# [WHAT YOU NEED TO DO]
a) In the text on DataHub's supported data domains, which platforms are given as examples for the Travel domain?
b) Carry on the text about DataHub's supported data domains, picking up right after its last sentence.

Supported Data Domains

DataHub provides access to multi-domain data, eliminating the hassle of integrating with each platform's API individually:

| Domain | Categories of Available Data | |--------|---------------------------| | E-commerce | Product listings, pricing, reviews, sales trends, category rankings | | Local Services | Business listings, service providers, ratings, operating hours, location data | | Recruitment | Job listings, candidate profiles, salary data, hiring trends, company information | | Social Media | User profiles, posts, engagement metrics, trending topics, influencer data | | Short Video | Video metadata, trending content, creator analytics, engagement statistics | | Finance | Stock data, company financials, market indicators, economic reports, crypto prices | | News | Headlines, articles, sentiment analysis, topic clustering, source aggregation | | Web3 | On-chain data, token metrics, NFT collections, DeFi protocols, wallet activity | | Gaming | Game statistics, player data, esports results, in-game economies, release schedules | | Sports | Match results, player statistics, league standings, betting odds, schedules | | Marketing | Campaign analytics, ad performance, market research, competitor intelligence | | Education | Course listings, institution data, academic research, learning resources, certifications |

| Domain | Examples of Available Data | |--------|---------------------------| | E-commerce | Amazon, eBay, Alibaba, Bestbuy, Shopee, Shopify, Taobao, Pinduoduo, ... (product listings, prices, reviews, sales trends, etc.) | | Local Services | Google Maps, Yelp, Airbnb, Opentable, Baike (business listings, service providers, ratings, business hours, etc.) | | Recruitment | LinkedIn, Indeed, Upwork, Freelancer (job listings, candidate profiles, salary data, etc.) | | Social Media | Twitter, Facebook, Telegram, Snapchat, Wechat, Weibo (user profiles, posts, engagement metrics, trending topics, etc.) | | Short Video | TikTok, Douyin, Rednote, Xiaohongshu, Bilibili (video metadata, trending content, creator analytics, etc.) | | Finance | Yahoo Finance, Bloomberg, CoinGecko (stock data, corporate financials, market indicators, cryptocurrency prices, etc.) | | News | Reuters, BBC, Google News, Sina News (news headlines, articles, sentiment analysis, topic clustering, etc.) | | Web3 | Etherscan, Dune Analytics, OpenSea (on-chain data, token metrics, NFT collections, DeFi protocols, etc.) | | Gaming | Steam, Twitch, Esports Platforms (game stats, player data, esports results, etc.) | | Sports | ESPN, Sofascore, Flashscore (match results, player statistics, league rankings, betting odds, etc.) | | Marketing | Google Analytics, SEMrush, SimilarWeb (campaign analytics, ad performance, market research, etc.) | | Education | Coursera, Udemy, university websites (course listings, institutional information, academic research, learning resources, etc.) | | Travel | TripAdvisor, Expedia, Booking.com (hotel listings, flight data, user reviews, destination insights, pricing trends, etc.) |

💡 More domains available upon request. If you need data from a domain not listed above, ask or create a data bounty.

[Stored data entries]
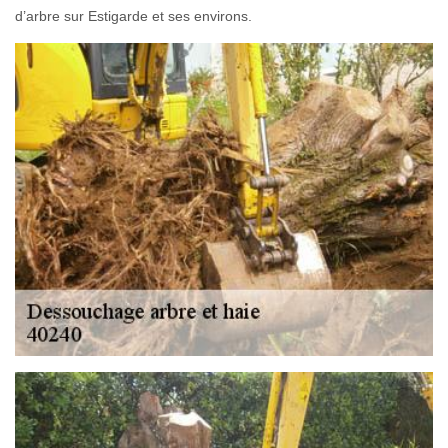
d’arbre sur Estigarde et ses environs.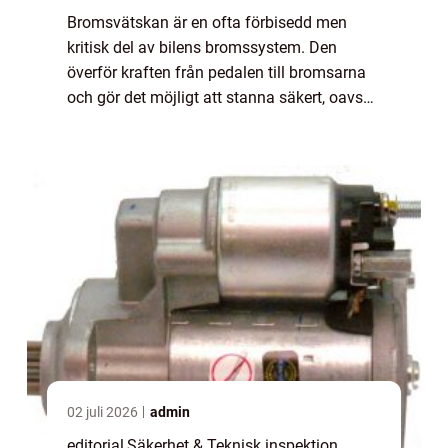
Bromsvätskan är en ofta förbisedd men
kritisk del av bilens bromssystem. Den
överför kraften från pedalen till bromsarna
och gör det möjligt att stanna säkert, oavsett
väder eller vägförh&a...
02 juli 2026
admin
editorial
,
Säkerhet & Teknisk inspektion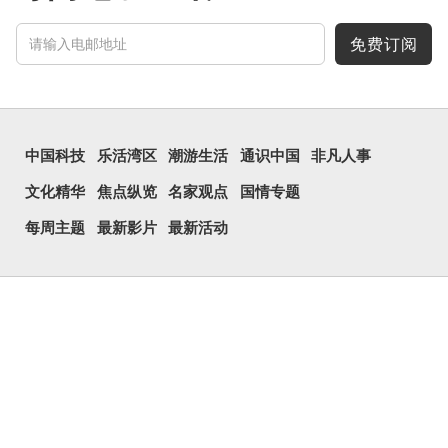
免费订阅
中国科技
乐活湾区
潮游生活
通识中国
非凡人事
文化精华
焦点纵览
名家观点
国情专题
每周主题
最新影片
最新活动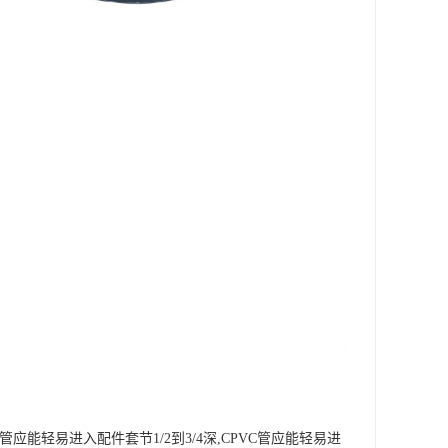
轻易进入配件套节1/2到3/4深,CPVC管应能轻易进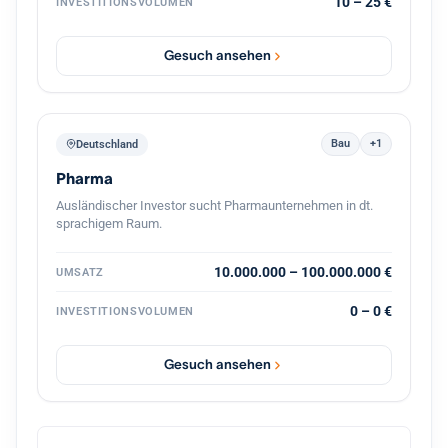
10 – 25 €
INVESTITIONSVOLUMEN
Unternehmens, gemeinsam mit dem bestehenden
Management und mit Kontinuität für die Belegschaft.
Gesuch ansehen
Bau
+1
Deutschland
Pharma
Ausländischer Investor sucht Pharmaunternehmen in dt.
sprachigem Raum.
10.000.000 – 100.000.000 €
UMSATZ
0 – 0 €
INVESTITIONSVOLUMEN
Gesuch ansehen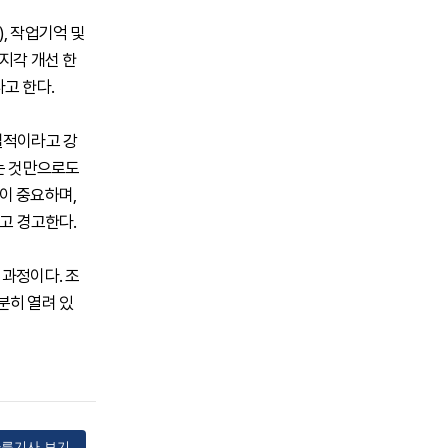
, 작업기억 및
지각 개선 한
고 한다.
실적이라고 강
되는 것만으로도
이 중요하며,
다고 경고한다.
 과정이다. 조
분히 열려 있
른기사 보기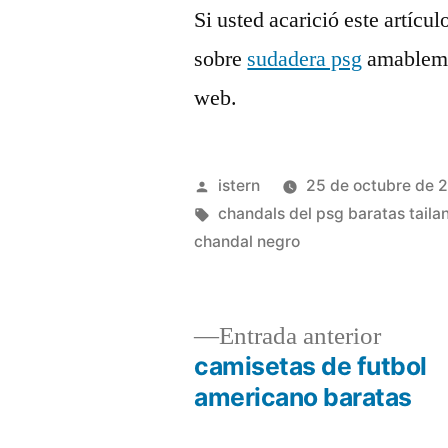
Si usted acarició este artícu
sobre
sudadera psg
amablemen
web.
Publicado
istern
25 de octubre de 
por
Etiquetas:
chandals del psg baratas taila
chandal negro
Entrad
Entrada anterior
anterio
camisetas de futbol
Navegación
americano baratas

# [ANSWER LIST]
a) TripAdvisor, Expedia, and Booking.com.

b)
Data Output Formats

Format 1: Structured & Curated Data

Pre-processed, cleaned, and organized data ready for analysis:

{
  "summary": "Key insights extracted from raw data",
  "structured_data": {
    "field1": "value1",
    "field2": "value2"
  },
  "trends": [...],
  "recommendations": [...]
}

Format 2: Raw API JSON

Original, unmodified JSON response from the underlying API:

{
  "source": "original-api-name",
  "timestamp": "2024-01-15T10:30:00Z",
  "raw_response": { ... }
}

Format 3: Markdown Report

Human-readable report format for consumption and sharing:

# Data Report: Topic X

## Summary
Key findings and insights...

## Detailed Data
Structured presentation of results...

## Sources
List of data sources used...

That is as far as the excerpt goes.